My other Namasta bag? As you can see, it is a lovely Celery Green color. I gave it to my daughter. Milo has a lot of "needs", and she hauls his stuff to my house every weekend. Her current tote was fine but showing wear. This Namasta tote was perfect for her. And I am so glad to see it getting used - it is a beautiful tote and it was a shame for it to sit idle in my den.

The coming year feels better with each day! I am encouraged.
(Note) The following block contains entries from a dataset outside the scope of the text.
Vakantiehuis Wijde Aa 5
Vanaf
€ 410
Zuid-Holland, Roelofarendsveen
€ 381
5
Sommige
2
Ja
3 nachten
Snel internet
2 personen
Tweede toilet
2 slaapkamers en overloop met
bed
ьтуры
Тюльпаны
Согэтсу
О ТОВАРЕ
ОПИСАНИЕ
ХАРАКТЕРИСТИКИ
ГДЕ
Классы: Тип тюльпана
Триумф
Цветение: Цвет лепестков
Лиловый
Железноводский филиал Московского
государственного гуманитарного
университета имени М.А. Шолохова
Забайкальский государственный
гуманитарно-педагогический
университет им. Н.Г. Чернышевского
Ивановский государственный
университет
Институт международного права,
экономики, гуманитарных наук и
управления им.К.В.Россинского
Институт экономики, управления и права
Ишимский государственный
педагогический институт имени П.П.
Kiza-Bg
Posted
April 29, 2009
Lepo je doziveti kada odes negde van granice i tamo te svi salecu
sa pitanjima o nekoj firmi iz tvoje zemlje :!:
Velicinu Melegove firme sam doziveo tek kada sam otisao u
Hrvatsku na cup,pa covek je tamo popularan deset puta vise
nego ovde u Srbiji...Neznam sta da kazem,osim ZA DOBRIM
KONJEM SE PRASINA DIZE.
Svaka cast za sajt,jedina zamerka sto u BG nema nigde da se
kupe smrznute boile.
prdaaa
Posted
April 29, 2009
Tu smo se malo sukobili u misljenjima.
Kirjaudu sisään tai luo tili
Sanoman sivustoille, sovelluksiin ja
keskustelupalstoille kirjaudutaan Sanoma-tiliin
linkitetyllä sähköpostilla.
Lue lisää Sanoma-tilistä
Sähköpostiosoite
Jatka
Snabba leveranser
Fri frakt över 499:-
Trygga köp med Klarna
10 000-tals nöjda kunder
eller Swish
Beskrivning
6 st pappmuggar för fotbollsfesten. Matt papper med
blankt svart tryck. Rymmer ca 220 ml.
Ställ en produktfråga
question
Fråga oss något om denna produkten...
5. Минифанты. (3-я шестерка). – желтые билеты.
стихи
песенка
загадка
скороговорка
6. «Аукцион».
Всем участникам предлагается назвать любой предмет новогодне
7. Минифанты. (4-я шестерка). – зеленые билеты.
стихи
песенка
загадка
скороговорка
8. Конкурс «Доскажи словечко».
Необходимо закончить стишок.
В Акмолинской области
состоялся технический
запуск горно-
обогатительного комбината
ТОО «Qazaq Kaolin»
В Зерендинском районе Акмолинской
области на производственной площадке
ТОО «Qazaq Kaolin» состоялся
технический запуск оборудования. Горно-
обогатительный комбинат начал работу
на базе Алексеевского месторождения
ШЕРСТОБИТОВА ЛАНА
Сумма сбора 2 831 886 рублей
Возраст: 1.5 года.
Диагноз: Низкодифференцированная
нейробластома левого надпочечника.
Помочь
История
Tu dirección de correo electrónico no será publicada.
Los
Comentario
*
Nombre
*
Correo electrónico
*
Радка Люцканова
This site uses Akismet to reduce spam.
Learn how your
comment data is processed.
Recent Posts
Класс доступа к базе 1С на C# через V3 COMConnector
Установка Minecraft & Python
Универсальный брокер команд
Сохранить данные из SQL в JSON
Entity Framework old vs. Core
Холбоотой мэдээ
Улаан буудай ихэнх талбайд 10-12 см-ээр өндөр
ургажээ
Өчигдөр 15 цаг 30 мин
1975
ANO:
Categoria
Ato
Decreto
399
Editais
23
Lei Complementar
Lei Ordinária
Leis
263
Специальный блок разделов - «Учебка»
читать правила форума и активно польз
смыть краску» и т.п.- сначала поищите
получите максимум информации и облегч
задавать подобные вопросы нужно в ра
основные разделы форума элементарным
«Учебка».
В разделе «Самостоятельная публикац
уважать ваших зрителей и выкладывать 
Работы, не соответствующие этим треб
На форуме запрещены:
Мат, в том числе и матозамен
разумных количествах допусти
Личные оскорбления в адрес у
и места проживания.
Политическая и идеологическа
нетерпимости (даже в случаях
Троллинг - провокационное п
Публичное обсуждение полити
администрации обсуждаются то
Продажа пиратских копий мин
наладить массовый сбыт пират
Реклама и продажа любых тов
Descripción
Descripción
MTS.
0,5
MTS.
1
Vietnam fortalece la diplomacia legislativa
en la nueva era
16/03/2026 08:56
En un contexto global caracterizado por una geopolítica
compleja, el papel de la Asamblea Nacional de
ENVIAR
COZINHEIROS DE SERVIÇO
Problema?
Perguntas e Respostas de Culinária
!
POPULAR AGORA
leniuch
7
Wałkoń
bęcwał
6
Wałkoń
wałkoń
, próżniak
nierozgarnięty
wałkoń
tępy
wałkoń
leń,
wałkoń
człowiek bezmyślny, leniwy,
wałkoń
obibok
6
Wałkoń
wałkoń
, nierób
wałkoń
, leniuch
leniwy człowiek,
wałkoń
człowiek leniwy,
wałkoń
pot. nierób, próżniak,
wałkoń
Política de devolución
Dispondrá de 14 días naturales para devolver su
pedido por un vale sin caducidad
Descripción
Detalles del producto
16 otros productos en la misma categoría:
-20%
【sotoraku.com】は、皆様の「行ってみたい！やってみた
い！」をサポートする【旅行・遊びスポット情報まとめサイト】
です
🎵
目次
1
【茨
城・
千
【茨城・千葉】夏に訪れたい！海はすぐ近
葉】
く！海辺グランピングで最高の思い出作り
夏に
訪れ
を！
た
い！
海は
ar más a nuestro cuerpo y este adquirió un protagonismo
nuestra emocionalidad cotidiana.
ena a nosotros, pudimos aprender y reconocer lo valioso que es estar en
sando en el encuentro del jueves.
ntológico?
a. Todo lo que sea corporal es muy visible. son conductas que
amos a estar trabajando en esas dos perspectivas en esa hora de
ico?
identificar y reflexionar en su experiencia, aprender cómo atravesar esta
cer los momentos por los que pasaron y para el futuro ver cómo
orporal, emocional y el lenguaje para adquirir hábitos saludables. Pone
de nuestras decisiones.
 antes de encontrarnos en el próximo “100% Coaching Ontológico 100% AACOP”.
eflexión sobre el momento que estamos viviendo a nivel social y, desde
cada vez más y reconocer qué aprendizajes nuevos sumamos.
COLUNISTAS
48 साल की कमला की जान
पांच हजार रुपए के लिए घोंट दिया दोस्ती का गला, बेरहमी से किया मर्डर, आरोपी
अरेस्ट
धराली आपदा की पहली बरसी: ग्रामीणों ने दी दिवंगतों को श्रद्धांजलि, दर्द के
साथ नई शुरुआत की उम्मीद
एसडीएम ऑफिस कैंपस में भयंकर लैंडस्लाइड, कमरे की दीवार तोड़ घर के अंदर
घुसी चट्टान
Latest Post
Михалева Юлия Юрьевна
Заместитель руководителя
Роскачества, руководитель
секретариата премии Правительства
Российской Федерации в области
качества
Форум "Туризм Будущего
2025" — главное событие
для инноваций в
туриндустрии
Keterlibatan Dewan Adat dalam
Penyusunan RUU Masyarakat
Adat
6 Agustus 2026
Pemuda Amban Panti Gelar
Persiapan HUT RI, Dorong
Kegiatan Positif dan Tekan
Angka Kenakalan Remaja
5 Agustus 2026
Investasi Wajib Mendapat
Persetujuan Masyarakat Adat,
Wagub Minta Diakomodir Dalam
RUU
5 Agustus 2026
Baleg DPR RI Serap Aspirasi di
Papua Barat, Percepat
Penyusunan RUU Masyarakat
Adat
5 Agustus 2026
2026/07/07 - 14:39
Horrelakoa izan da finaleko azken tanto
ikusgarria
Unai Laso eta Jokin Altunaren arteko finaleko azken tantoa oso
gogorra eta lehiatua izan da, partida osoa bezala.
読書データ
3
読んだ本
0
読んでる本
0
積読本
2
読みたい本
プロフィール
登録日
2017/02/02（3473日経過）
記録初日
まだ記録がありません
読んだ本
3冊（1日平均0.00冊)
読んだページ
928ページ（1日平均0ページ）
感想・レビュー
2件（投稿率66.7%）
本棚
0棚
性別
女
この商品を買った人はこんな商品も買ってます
They say an apple a day keeps the doctor away.
I wonder how many apples I can force my mom to eat in a day :-) .

Side Note:
That day when all the world looked good to me, my visit to the yarn shop was successful, and I had my grand dogs babies in the back of my car coming for a visit ... that day ... as I was pulling into my parking lot - my daughter came out the door with a worried look on her face. You know you are in trouble when your adult child (substitute caregiver for my mom) meets you outside with a serious look.

While I was gone, mom had thrown up twice. Coming in I could tell mom was not feeling well and the un-said message we were all trying to avoid (the "elephant in the room" as the saying goes) was - are we heading into another hospitalization. Well I am glad to report all turned out well (for a change). Mom's post nasal drip had become excessive that afternoon - and what she appeared to be vomiting was lots and lots of mucous (I mean serious amounts - without getting to graphic.) Her vital signs were normal and she had just finished a long course of antibiotics. So I decided she was well - willed her to be well - demanded of the fates that she be well (hoping desperately I was right). I told her she wasn't sick, and in an hour or so I would feed her. If she kept it down, she was fine. If not, maybe she wasn't fine. But we wouldn't jump to any conclusions (even though we all were jumping to conclusions).

Thankfully I was right. She was fine. We all slept in our own beds that night! The black karma that had been following us since the end of November was pushed aside by pure force of will on my part, and we are moving forward.

Period. The End.

As of January 2, 2011 - all are healthy.